Wilson, who wasn't indicted by a grand jury on any criminal charges, leads a very isolated life. In a recent profile by The New Yorker, Wilson revealed he feels "unemployable." The Ferguson Police Department will not take him back in fear his presence could incite violence and endanger other officers, the story reported. In the year since the shooting, Wilson has become a father. His wife, Barb, gave birth to a daughter in March. (He also has two stepsons.) He spends most of his time at home with his daughter and family, and he limits his time in public.
The Local Government
In the last year, the racial makeup of Ferguson's public officials has changed to better reflect the demographics of the community. Nearly 70 percent of Ferguson's population is black. After two new black members were elected in April, three of the six seats on Ferguson's city council are occupied by African Americans.
Former Ferguson Police Chief Thomas Jackson, who is white, resigned in March after the U.S. Department of Justice released a report that accused the Ferguson Police Department of discriminating against black residents. Former City Manager John Shaw, who is also white, resigned around the same time for similar reasons. The men who hold those positions now, Colonel Andre Anderson and Ed Beasley, respectively, are both black, but their both in interim positions, a detail that hasn't gone unnoticed by the community.
The Police Department
In addition to a new chief, the Ferguson Police Department has adopted new policies and added new recruits since last year. All Ferguson officers now wear body cameras. The city has made it a point to recruit minority officers. Currently, about 10 percent of the force is black, but there are more positions to fill.
The Brown Family
One year after their son's death, Michael Brown, Sr. said the family is still mourning. They're also urging protesters and activists — who still frequent the streets of Ferguson — to remain peaceful. Brown's father and mother, Lesley McSpadden, have opened a wrongful death suit to seek justice for their son's death. They are suing the city of Ferguson, Wilson, and former Police Chief Jackson. The suit claims that Wilson's use of force was unnecessary and the police department "had a custom or policy of negligently hiring and retaining officers" and failing to train them properly.

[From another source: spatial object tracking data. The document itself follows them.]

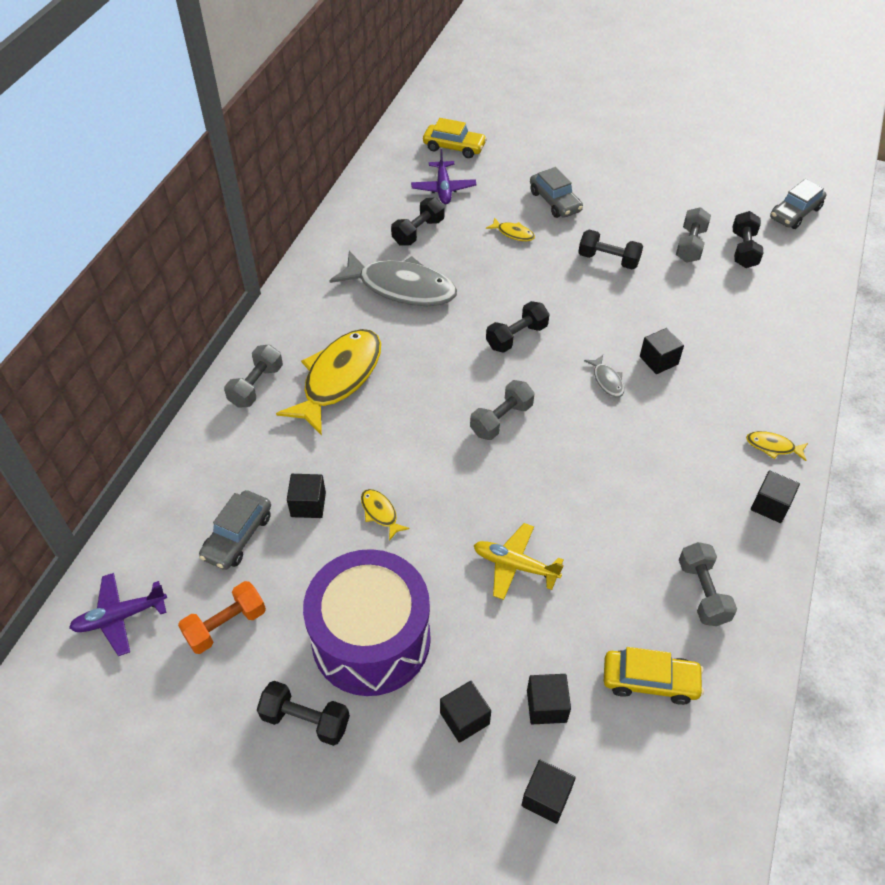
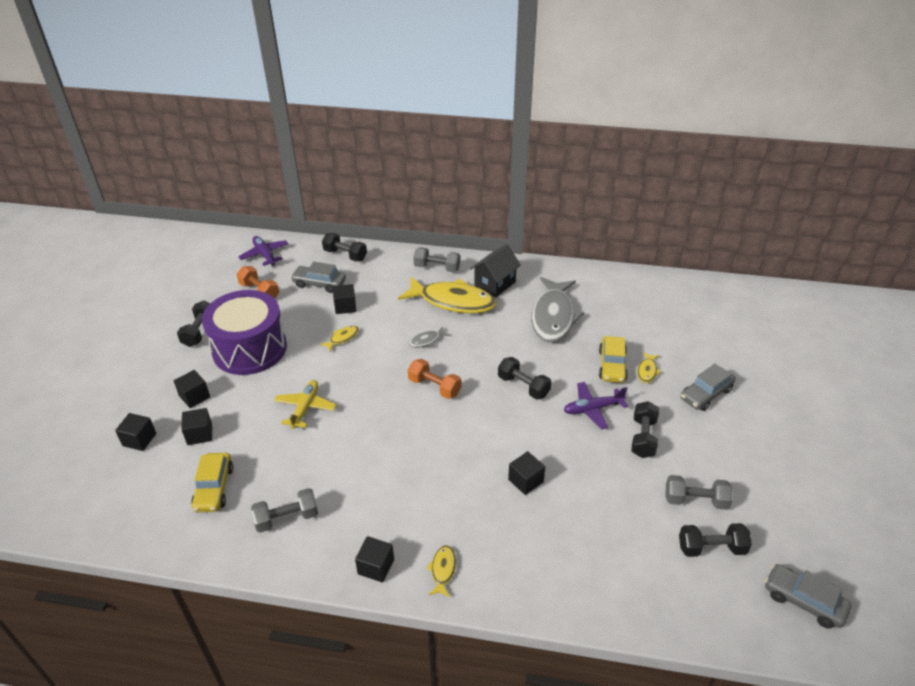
camera: 80 degrees right, 10 degrees down
black dumbbell [391,197,444,246] -> black dumbbell moved to [322,233,367,262]
purple plane [411,149,477,204] -> purple plane moved to [564,382,628,429]
yellow car [423,118,487,158] -> yellow car moved to [599,336,628,383]
grey dumbbell [470,380,535,440] -> orange dumbbell [408,359,461,399]
grey fish [584,355,624,397] -> grey fish moved to [409,327,450,348]
none -> black house [470,244,521,297]

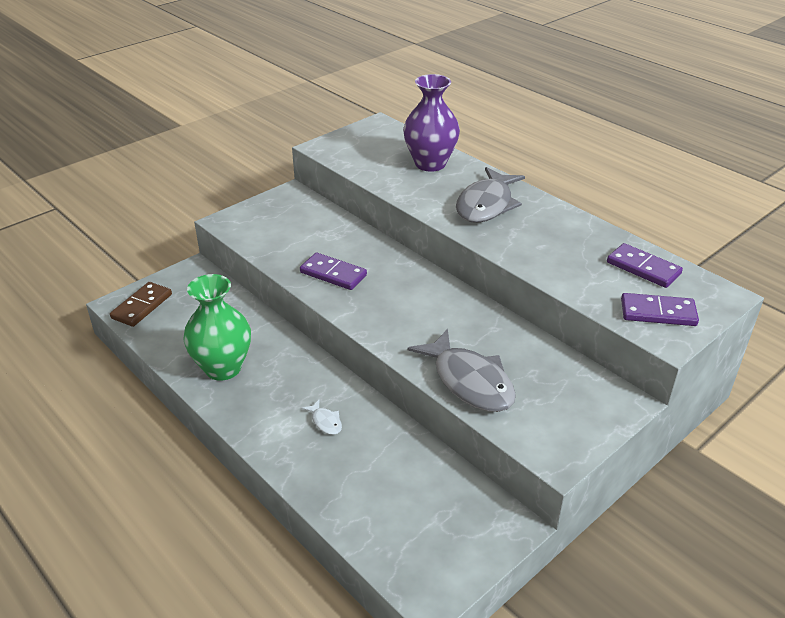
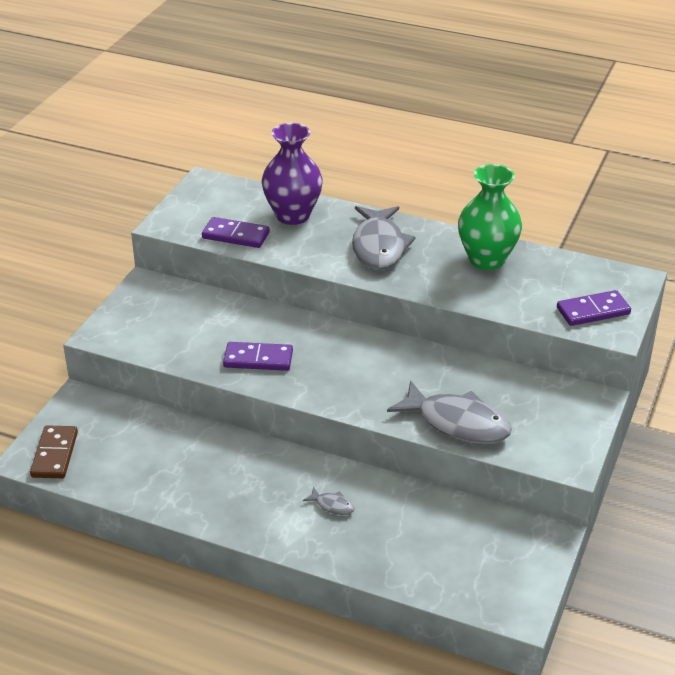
camera: 25 degrees left, 0 degrees up
green vase [183,274,251,381] -> green vase moved to [458,164,522,270]
white fish [302,400,342,435] -> grey fish [303,487,355,515]
purple domino [607,243,683,288] -> purple domino moved to [202,217,270,248]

Ferguson remains a hotbed for activism. To commemorate the one-year anniversary of Brown's death, demonstrators organized a march and a moment of silence on Sunday. They also planned a day of civil disobedience for Monday. But this time around, protests are much smaller and, so far, much more peaceful.
The city is healing in different ways, too. Since the shooting last August, the real estate market has struggled in Ferguson. Home prices have fallen and houses are selling more slowly — but they're still selling. NBC News reported many young families and single people are moving to the city to take advantage of the buyers' market — and to be a part of the recovery process.
There's no doubt that Ferguson — and the country as a whole — still has a long way to go. From making interim changes permanent to resolving legal battles once and for all, the road ahead is paved with new opportunities for the city, the people, and the symbol that is nationally known as Ferguson.